- Born: January 1, 1983 (age 43) Buffalo, New York
- Education: University of Maryland, College Park California University of Pennsylvania Washington University in St. Louis
- Occupations: Youth Programs Coordinator, Athlete Ally & Community Organizer, Sugar Free Kids

= Akil Patterson =

American football player and wrestler (born 1983)
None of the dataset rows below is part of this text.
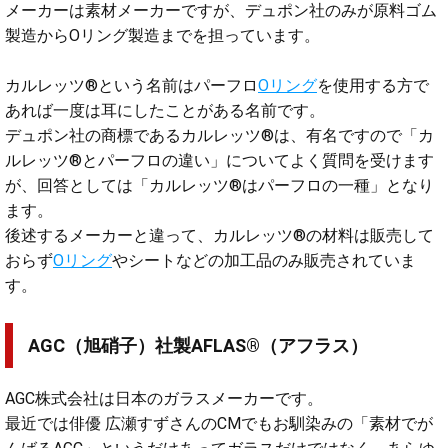
メーカーは素材メーカーですが、デュポン社のみが原料ゴム
製造からOリング製造までを担っています。
カルレッツ®という名前はパーフロ
Oリング
を使用する方で
あれば一度は耳にしたことがある名前です。
デュポン社の商標であるカルレッツ®は、有名ですので「カ
ルレッツ®とパーフロの違い」についてよく質問を受けます
が、回答としては「カルレッツ®はパーフロの一種」となり
ます。
後述するメーカーと違って、カルレッツ®の材料は販売して
おらず
Oリング
やシートなどの加工品のみ販売されていま
す。
AGC（旭硝子）社製AFLAS®（アフラス）
AGC株式会社は日本のガラスメーカーです。
最近では俳優 広瀬すずさんのCMでもお馴染みの「素材でが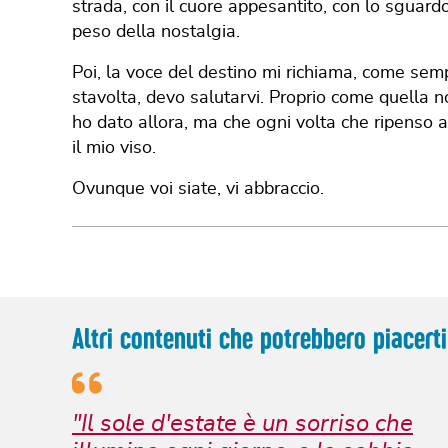
strada, con il cuore appesantito, con lo sguardo
peso della nostalgia.
Poi, la voce del destino mi richiama, come semp
stavolta, devo salutarvi. Proprio come quella no
ho dato allora, ma che ogni volta che ripenso a 
il mio viso.
Ovunque voi siate, vi abbraccio.
Altri contenuti che potrebbero piacerti
"Il sole d'estate è un sorriso che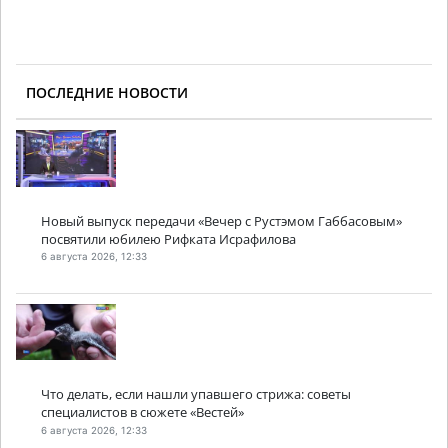
ПОСЛЕДНИЕ НОВОСТИ
Новый выпуск передачи «Вечер с Рустэмом Габбасовым»
посвятили юбилею Рифката Исрафилова
6 августа 2026, 12:33
Что делать, если нашли упавшего стрижа: советы
специалистов в сюжете «Вестей»
6 августа 2026, 12:33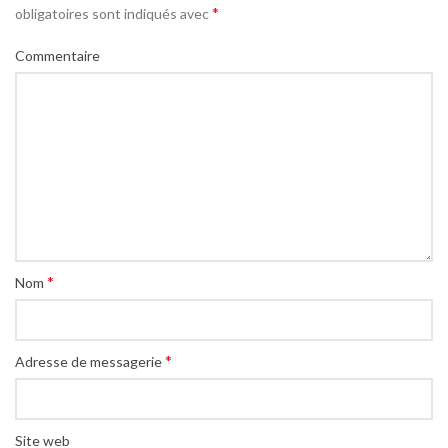
*
obligatoires sont indiqués avec
Commentaire
*
Nom
*
Adresse de messagerie
Site web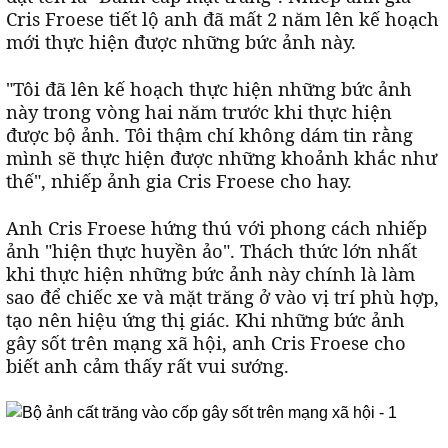
Cris Froese tiết lộ anh đã mất 2 năm lên kế hoạch
mới thực hiện được những bức ảnh này.
"Tôi đã lên kế hoạch thực hiện những bức ảnh
này trong vòng hai năm trước khi thực hiện
được bộ ảnh. Tôi thậm chí không dám tin rằng
mình sẽ thực hiện được những khoảnh khắc như
thế", nhiếp ảnh gia Cris Froese cho hay.
Anh Cris Froese hứng thú với phong cách nhiếp
ảnh "hiện thực huyền ảo". Thách thức lớn nhất
khi thực hiện những bức ảnh này chính là làm
sao để chiếc xe và mặt trăng ở vào vị trí phù hợp,
tạo nên hiệu ứng thị giác. Khi những bức ảnh
gây sốt trên mạng xã hội, anh Cris Froese cho
biết anh cảm thấy rất vui sướng.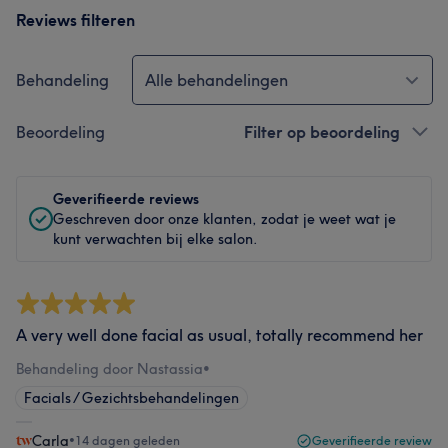
Reviews filteren
Behandeling
Alle behandelingen
Beoordeling
Filter op beoordeling
Geverifieerde reviews
Geschreven door onze klanten, zodat je weet wat je
kunt verwachten bij elke salon.
A very well done facial as usual, totally recommend her
Behandeling door Nastassia
•
Facials / Gezichtsbehandelingen
Carla
•
14 dagen geleden
Geverifieerde review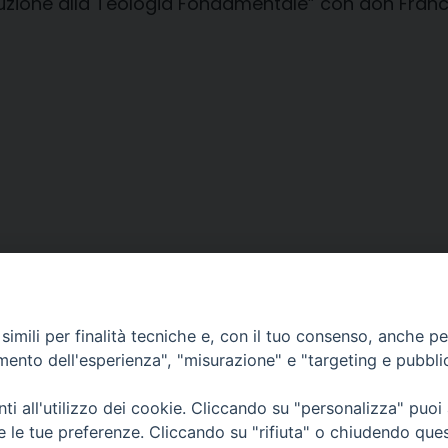
duzione alla Teologia Fondamentale” con don Franc
imili per finalità tecniche e, con il tuo consenso, anche per 
amento dell'esperienza", "misurazione" e "targeting e pubbli
i all'utilizzo dei cookie. Cliccando su "personalizza" puoi
CONTATTI
Cervia
re le tue preferenze. Cliccando su "rifiuta" o chiudendo que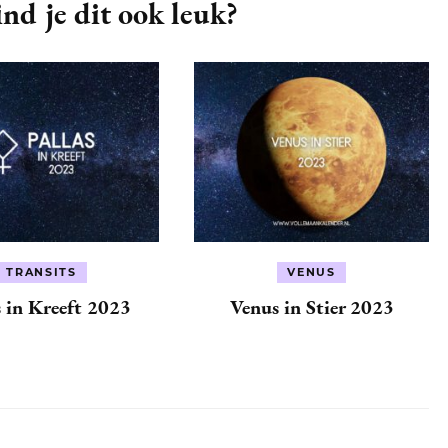
nd je dit ook leuk?
TRANSITS
VENUS
s in Kreeft 2023
Venus in Stier 2023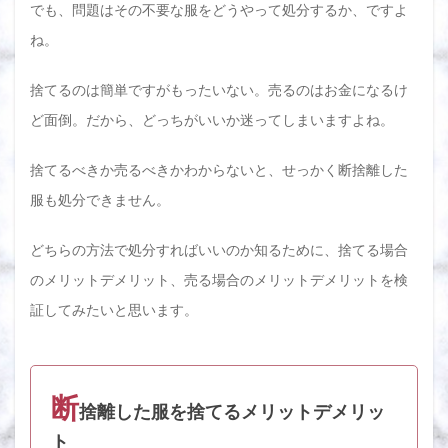
でも、問題はその不要な服をどうやって処分するか、ですよ
2
ね。
洋服
断捨
離し
捨てるのは簡単ですがもったいない。売るのはお金になるけ
た服
ど面倒。だから、どっちがいいか迷ってしまいますよね。
の処
分方
法は
捨てるべきか売るべきかわからないと、せっかく断捨離した
買取
サー
服も処分できません。
ビス
がお
すす
どちらの方法で処分すればいいのか知るために、捨てる場合
め！
のメリットデメリット、売る場合のメリットデメリットを検
各サ
ービ
証してみたいと思います。
スの
処分
方法
につ
いて
断
捨離した服を捨てるメリットデメリッ
詳し
く解
ト
説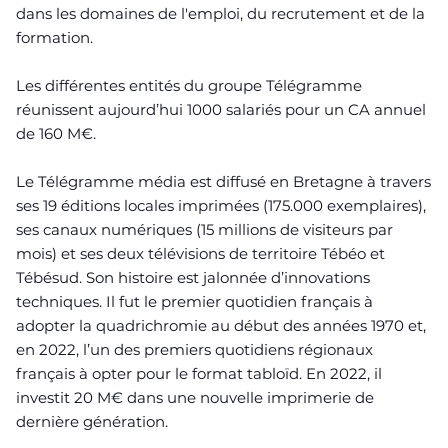
dans les domaines de l'emploi, du recrutement et de la
formation.
Les différentes entités du groupe Télégramme
réunissent aujourd’hui 1000 salariés pour un CA annuel
de 160 M€.
Le Télégramme média est diffusé en Bretagne à travers
ses 19 éditions locales imprimées (175.000 exemplaires),
ses canaux numériques (15 millions de visiteurs par
mois) et ses deux télévisions de territoire Tébéo et
Tébésud. Son histoire est jalonnée d’innovations
techniques. Il fut le premier quotidien français à
adopter la quadrichromie au début des années 1970 et,
en 2022, l’un des premiers quotidiens régionaux
français à opter pour le format tabloïd. En 2022, il
investit 20 M€ dans une nouvelle imprimerie de
dernière génération.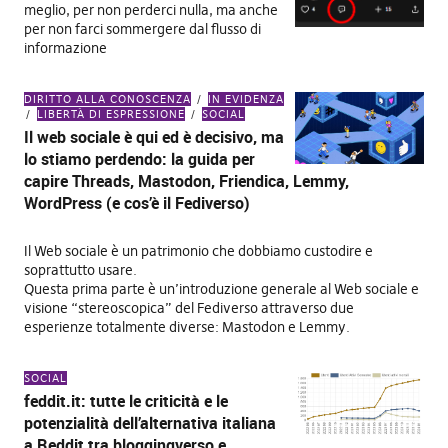
meglio, per non perderci nulla, ma anche
per non farci sommergere dal flusso di
informazione
DIRITTO ALLA CONOSCENZA
IN EVIDENZA
LIBERTÀ DI ESPRESSIONE
SOCIAL
Il web sociale è qui ed è decisivo, ma
lo stiamo perdendo: la guida per
capire Threads, Mastodon, Friendica, Lemmy,
WordPress (e cos’è il Fediverso)
Il Web sociale è un patrimonio che dobbiamo custodire e
soprattutto usare.
Questa prima parte è un’introduzione generale al Web sociale e
visione “stereoscopica” del Fediverso attraverso due
esperienze totalmente diverse: Mastodon e Lemmy.
SOCIAL
feddit.it: tutte le criticità e le
potenzialità dell’alternativa italiana
a Reddit tra bloggingverso e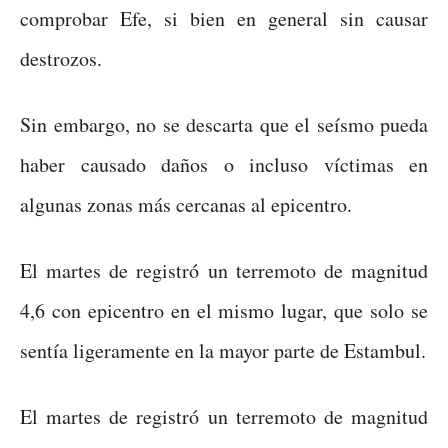
comprobar Efe, si bien en general sin causar
destrozos.
Sin embargo, no se descarta que el seísmo pueda
haber causado daños o incluso víctimas en
algunas zonas más cercanas al epicentro.
El martes de registró un terremoto de magnitud
4,6 con epicentro en el mismo lugar, que solo se
sentía ligeramente en la mayor parte de Estambul.
El martes de registró un terremoto de magnitud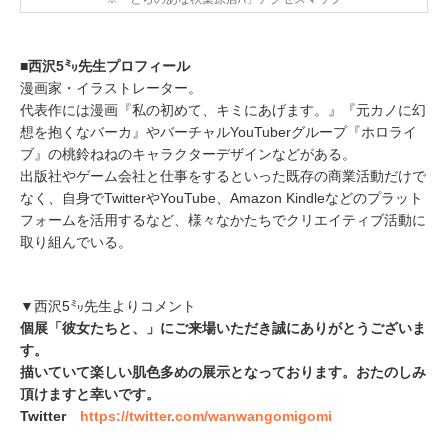
■西沢5㍉先生プロフィール
漫画家・イラストレーター。
代表作には漫画『私の初めて、キミにあげます。』『元カノに幻
想を抱くなバーカ』やバーチャルYouTuberグループ『ホロライ
ブ』の桃鈴ねねのキャラクターデザインなどがある。
出版社やゲーム会社と仕事をするといった既存の商業活動だけで
なく、自身でTwitterやYouTube、Amazon Kindleなどのプラット
フォームを活用するなど、様々なかたちでクリエイティブ活動に
取り組んでいる。
▼西沢5㍉先生よりコメント
個展「彼女たちと、」にご来場いただき誠にありがとうございま
す。
描いていて楽しい肌色多めの展示となっております。おたのしみ
頂けますと幸いです。
Twitter
https://twitter.com/wanwangomigomi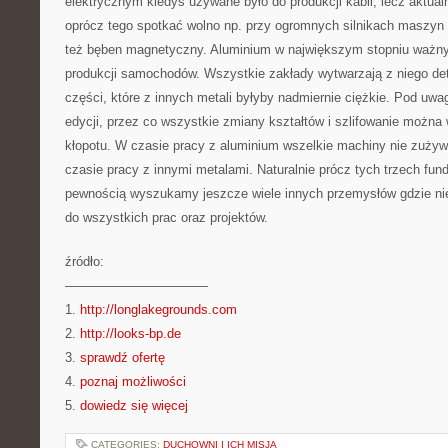
elektrycznym kiedyś używane było do produkcji kabli, lecz aktual
oprócz tego spotkać wolno np. przy ogromnych silnikach maszyn
też bęben magnetyczny. Aluminium w największym stopniu ważny
produkcji samochodów. Wszystkie zakłady wytwarzają z niego deta
części, które z innych metali byłyby nadmiernie ciężkie. Pod uwa
edycji, przez co wszystkie zmiany kształtów i szlifowanie możn
kłopotu. W czasie pracy z aluminium wszelkie machiny nie zużywa
czasie pracy z innymi metalami. Naturalnie prócz tych trzech fun
pewnością wyszukamy jeszcze wiele innych przemysłów gdzie ni
do wszystkich prac oraz projektów.
źródło:
———————————
1.
http://longlakegrounds.com
2.
http://looks-bp.de
3.
sprawdź ofertę
4.
poznaj możliwości
5.
dowiedz się więcej
CATEGORIES:
DUCHOWNI I ICH MISJA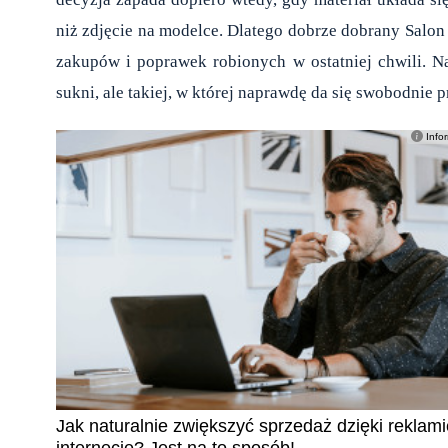
niż zdjęcie na modelce. Dlatego dobrze dobrany
Salon
zakupów i poprawek robionych w ostatniej chwili. Naj
sukni, ale takiej, w której naprawdę da się swobodnie 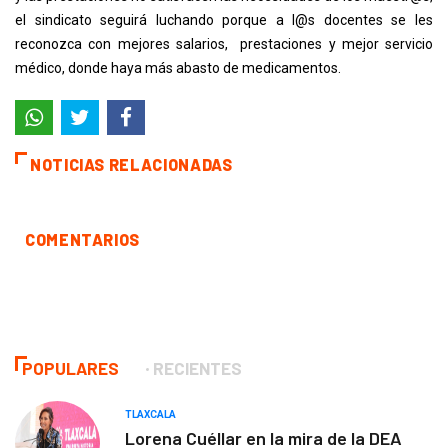
el sindicato seguirá luchando porque a l@s docentes se les
reconozca con mejores salarios, prestaciones y mejor servicio
médico, donde haya más abasto de medicamentos.
NOTICIAS RELACIONADAS
COMENTARIOS
POPULARES
RECIENTES
TLAXCALA
Lorena Cuéllar en la mira de la DEA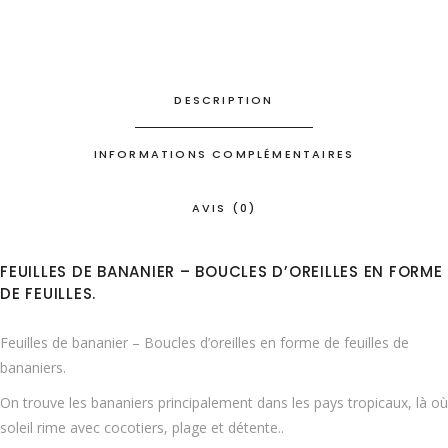
en
forme
de
feuilles
DESCRIPTION
quantity
INFORMATIONS COMPLÉMENTAIRES
AVIS (0)
FEUILLES DE BANANIER – BOUCLES D’OREILLES EN FORME
DE FEUILLES.
Feuilles de bananier – Boucles d’oreilles en forme de feuilles de
bananiers.
On trouve les bananiers principalement dans les pays tropicaux, là où
soleil rime avec cocotiers, plage et détente..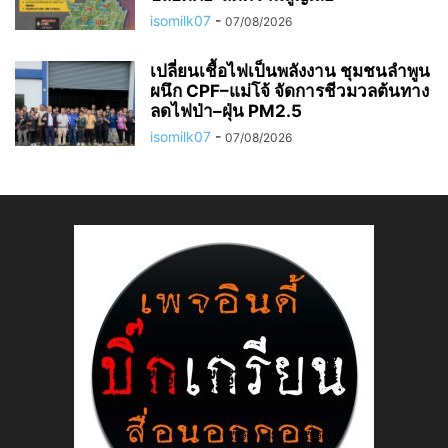
isomilk07
-
07/08/2026
เปลี่ยนเชื้อไฟเป็นพลังงาน ชุมชนลำพูน
ผนึก CPF–แม่โจ้ จัดการชีวมวลต้นทาง
ลดไฟป่า–ฝุ่น PM2.5
isomilk07
-
07/08/2026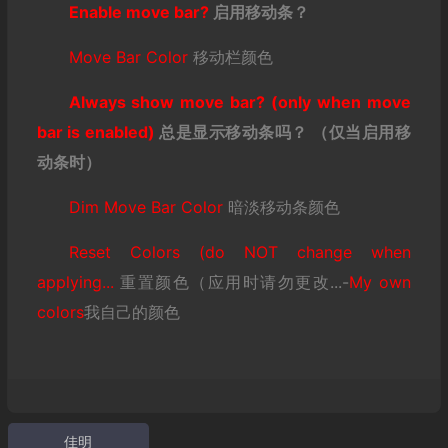
Enable move bar?
启用移动条？
Move Bar Color
移动栏颜色
Always show move bar? (only when move
bar is enabled)
总是显示移动条吗？
（仅当启用移
动条时）
Dim Move Bar Color
暗淡移动条颜色
Reset Colors (do NOT change when
applying...
重置颜色（应用时请勿更改...-
My own
colors
我自己的颜色
佳明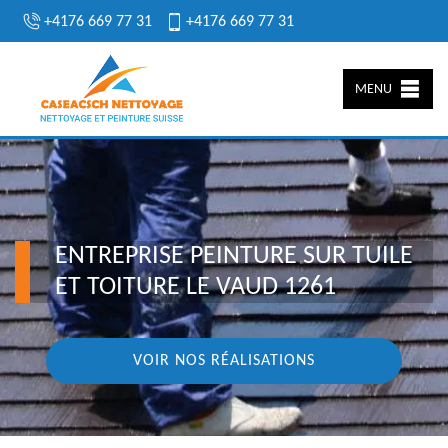
+4176 669 77 31
+4176 669 77 31
MENU
ENTREPRISE PEINTURE SUR TUILE
ET TOITURE LE VAUD 1261
VOIR NOS RÉALISATIONS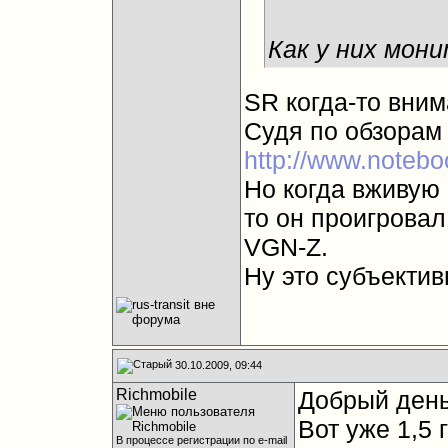
Как у них мон
SR когда-то вни
Судя по обзорам
http://www.notebo
Но когда вживую 
то он проигрова
VGN-Z.
Ну это субъективн
30.10.2009, 09:44
Richmobile
Добрый день
Вот уже 1,5
В процессе регистрации по e-mail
Akil Sadiki Patterson (born January 1, 1983) is an American former college football player and former wrestler, and advocate for LGBT athletes.

== Early life ==
Patterson attended Frederick High School in Maryland. He attended the University of Maryland, but left in 2003. He attended the California University of Pennsylvania. In 2006, he graduated with a B.S. in sports management.

==Post-graduation==

Patterson came from a wrestling family. He began training as a Greco-Roman wrestler and joined the Terrapins wrestling team at the University of Maryland as a volunteer coach. He led the Terrapin Wrestling Club, which trains young athletes.

In 2020, Mr. Patterson ran in the 13th district for the Baltimore City Council, but was unsuccessful.

Patterson is the community affairs coordinator at Athlete Ally.

In 2022, Patterson became a Social Equity and Economic Development manager.

==Professional recognition==

Patterson has been featured in The Advocates 40 under 40 issue.